Gov. Pat McCrory’s administration announced Tuesday that it plans to make 43 acres in West Raleigh available for development, a move that could jump-start revitalization efforts in an area of the city that has long been considered ripe for higher-density growth.
The property, just off Wade Avenue, sits across Blue Ridge Road from the N.C. Museum of Art and just down the street from Rex Hospital. Now home to a textbook warehouse and the state Motor Pool facility, the land has the potential to become the type of pedestrian-friendly project that boosters say is needed along the Blue Ridge corridor.
“We think it can be transformative in terms of developing the corridor,” said Stuart Levin, president of the Blue Ridge Corridor Alliance, a nonprofit that has worked with the city to create a plan for the area.
The state is seeking a developer to sign a 99-year ground lease for the property. Both residential and commercial developers are likely to express interest in the land, although some may shy away because of the state’s decision to lease the property. A ground lease gives a tenant the right to develop the land, but at the end of the lease, the state has the right to take back the land and any improvements.
Still, the state should have no shortage of bidders, said Andy Andrews, CEO of Raleigh-based Dominion Realty Partners.
“Good projects are hard to find,” said Andrews, whose company recently opened an office building near PNC Arena and plans to build two more. “It’s a good location, and with long-term ground leases, you can still make the numbers work.”
The decision to lease the property – and not sell it outright – is consistent with how the state has handled other state-owned land, particularly property in Raleigh, said State Budget Director Lee Roberts.
“It’s hard to know what the state’s needs will be 100 years from now, and once you sell it, it’s gone forever,” Roberts said. “We feel like this is a good balance between monetizing the property, seeking its highest and best use, but providing an option for the state way down the road.”
Roberts said the need for the motor pool facility is expected to diminish as the state moves to privatize a portion of that service, while the state can store its excess textbooks elsewhere.
The leasing of the Blue Ridge land is part of Project Phoenix, an initiative by the McCrory administration to evaluate state-owned assets across North Carolina and see if they can be put to better use.
“This asset in particular, given its location and the path of development in that area, seemed to be one that is ripe for being returned to more effective use,” Roberts said. “If we can return money to the taxpayers while at the same time helping revitalize an important corridor in West Raleigh, then it’s a win-win.”
The money from the lease will go into the state’s general fund.
For more than 15 years, developers have been talking about West Raleigh’s potential to become a lively entertainment district with restaurants, stores, office buildings as well as apartments and townhouses. But while some piecemeal development has taken place, the vision has remained elusive, in part because the state has owned a number of key tracts.
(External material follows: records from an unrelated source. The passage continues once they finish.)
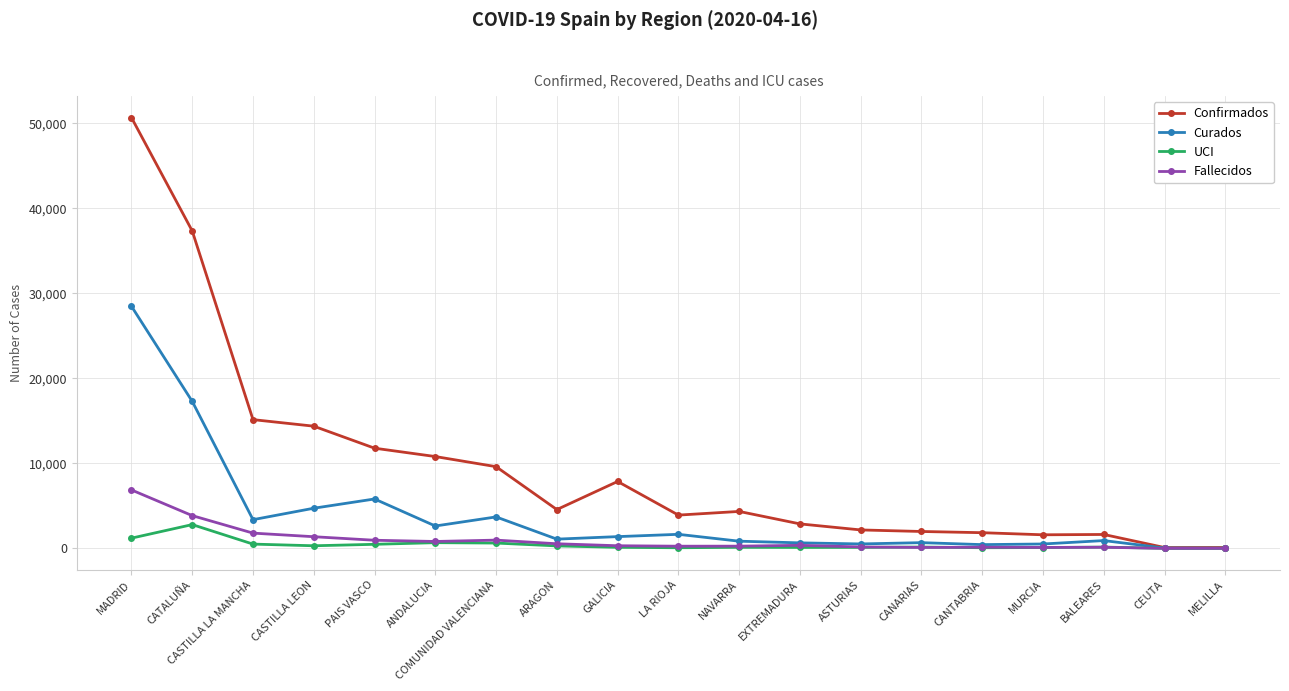

Where is Curados nearest to the value 14259?

CATALUÑA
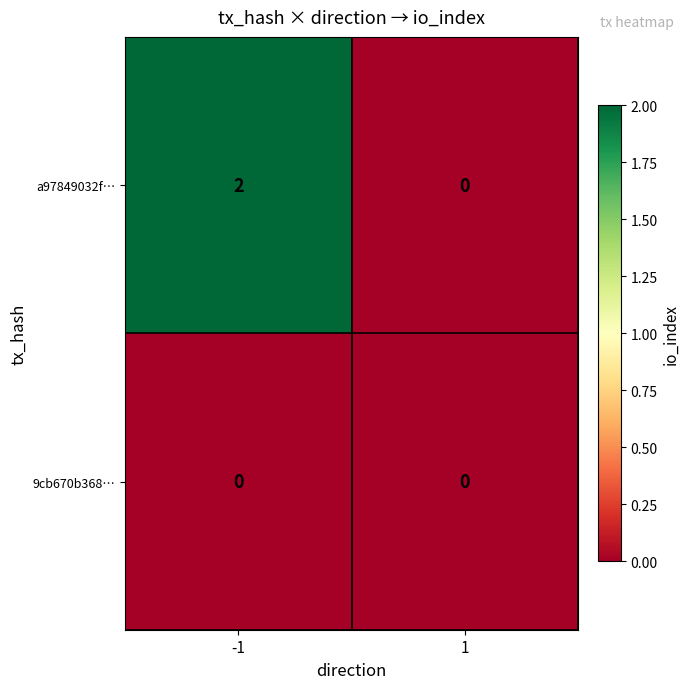

Reading left to right, transcribe all the data shown in this chart.

a97849032f…: -1=2	1=0
9cb670b368…: -1=0	1=0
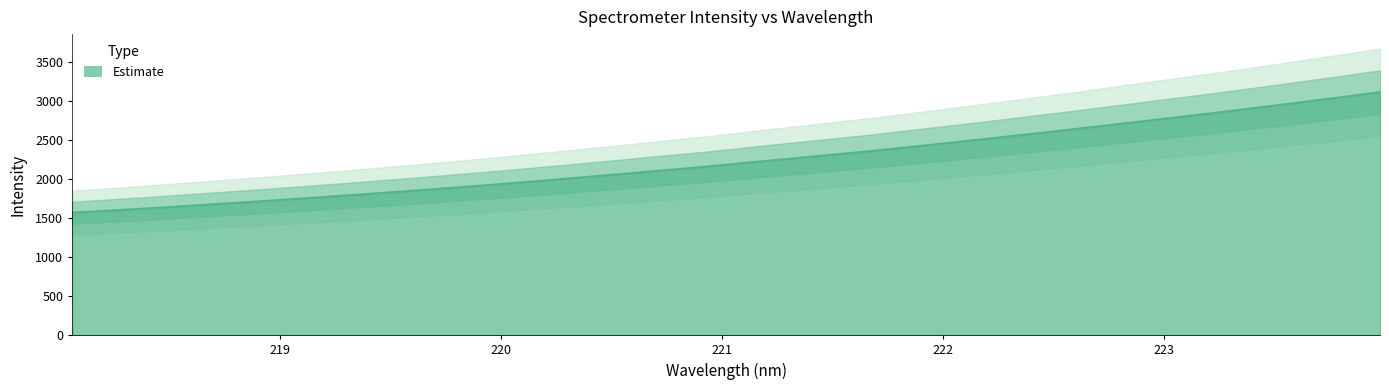

What is the change in value from 220.7354 to 223.5987?

+864.4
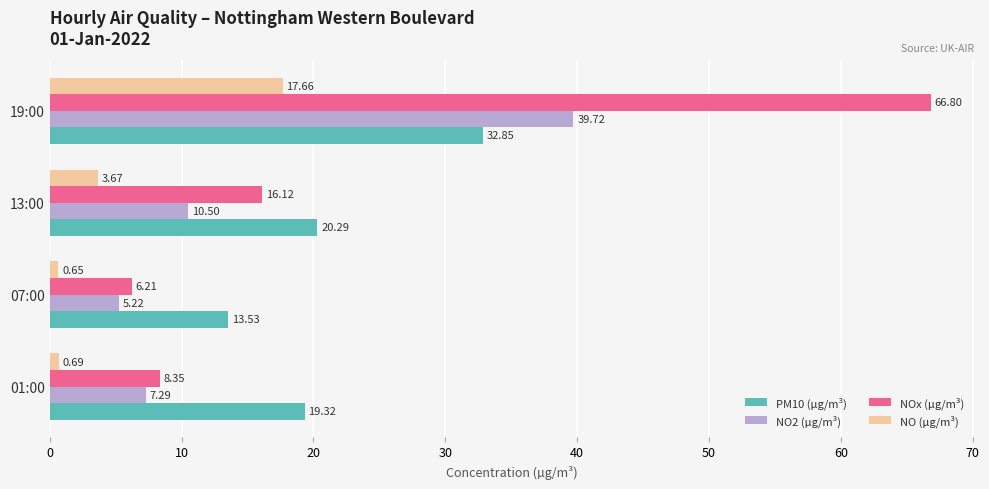

What are all the series names shown in the legend?

PM10 (µg/m³), NO2 (µg/m³), NOx (µg/m³), NO (µg/m³)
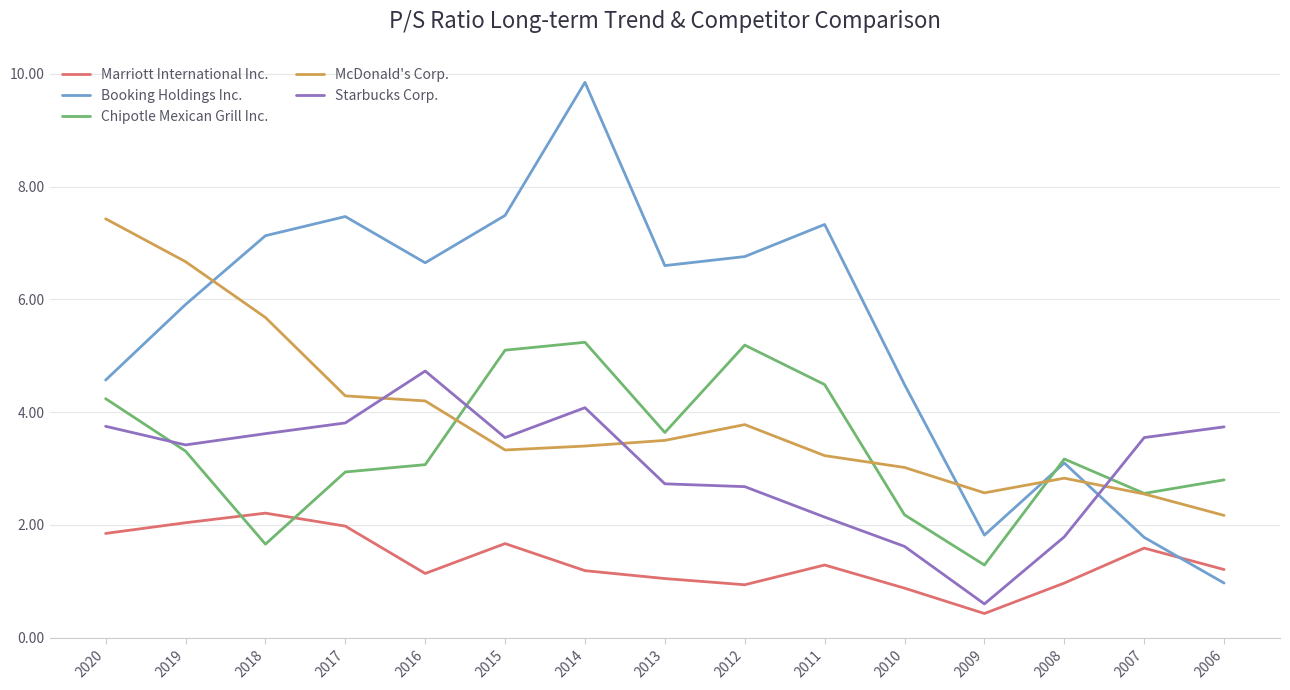

Which label corresponds to the largest value in the chart?

2014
Millions of people visit West Raleigh every year to attend events at the N.C. Museum of Art, PNC Arena and Carter-Finley Stadium, but the area’s suburban, car-centric development pattern means few linger before or after those events.
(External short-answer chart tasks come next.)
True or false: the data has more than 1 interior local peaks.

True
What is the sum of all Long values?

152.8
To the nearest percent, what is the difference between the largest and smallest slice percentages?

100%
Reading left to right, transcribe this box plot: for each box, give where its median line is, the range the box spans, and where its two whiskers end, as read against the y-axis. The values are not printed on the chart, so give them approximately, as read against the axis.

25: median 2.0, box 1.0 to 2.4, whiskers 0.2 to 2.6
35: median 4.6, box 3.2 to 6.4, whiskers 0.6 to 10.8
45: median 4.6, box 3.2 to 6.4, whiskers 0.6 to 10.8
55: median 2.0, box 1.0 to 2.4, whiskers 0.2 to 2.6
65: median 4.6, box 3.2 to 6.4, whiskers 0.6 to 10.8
The city completed a planning study for the Blue Ridge Road District, which stretches roughly 2 miles from Western Boulevard to Edwards Mill Road, in 2012. That plan envisions a mix of office, residential and a small amount of retail on the state’s 43-acre parcel.
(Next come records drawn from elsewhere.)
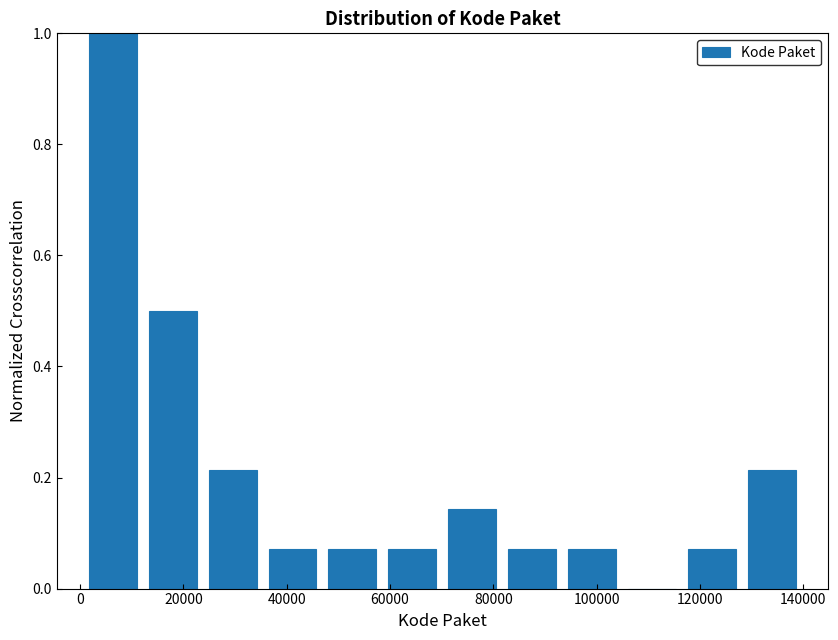

Over which range of the x-axis is the bar tallest?

0 to 12000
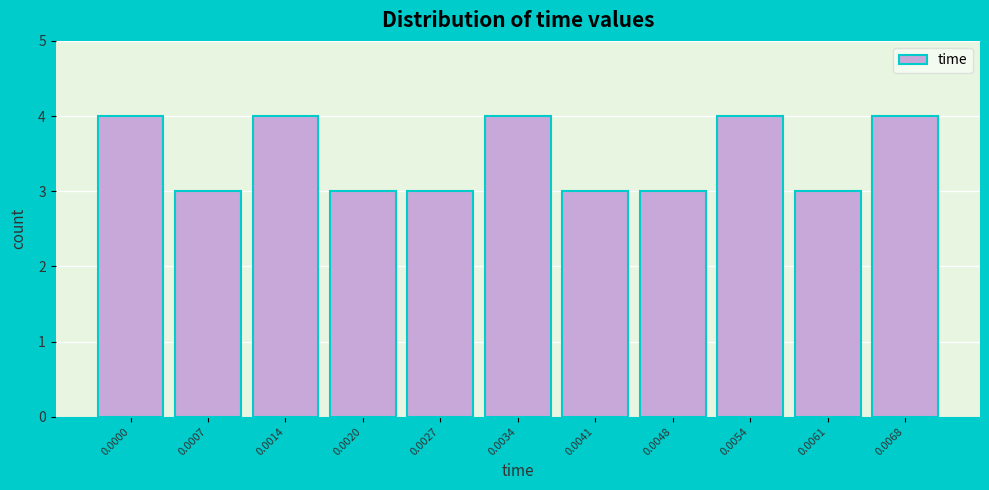

Reading left to right, transcribe all the data shown in this chart.

0.0000=4	0.0007=3	0.0014=4	0.0020=3	0.0027=3	0.0034=4	0.0041=3	0.0048=3	0.0054=4	0.0061=3	0.0068=4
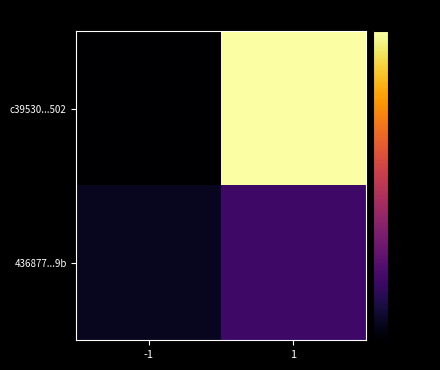

Which category has the highest value across all series?

1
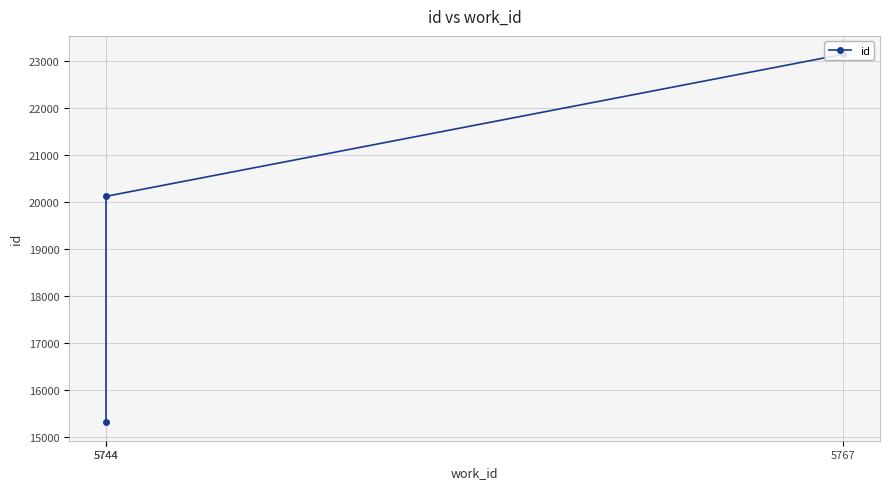

What is the value of the 3rd point from the left?

23140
Roberts said the state is open to leasing the entire parcel to one developer or reaching agreements with multiple developers.
“We’re not being prescriptive about what the highest and best use is,” he said.
Although the state typically just lists a property for sale or lease to gauge interest, in this case it may hire a broker to handle the process.
“For a site this high-profile and of such great potential interest, we might use a broker off the bat,” Roberts said.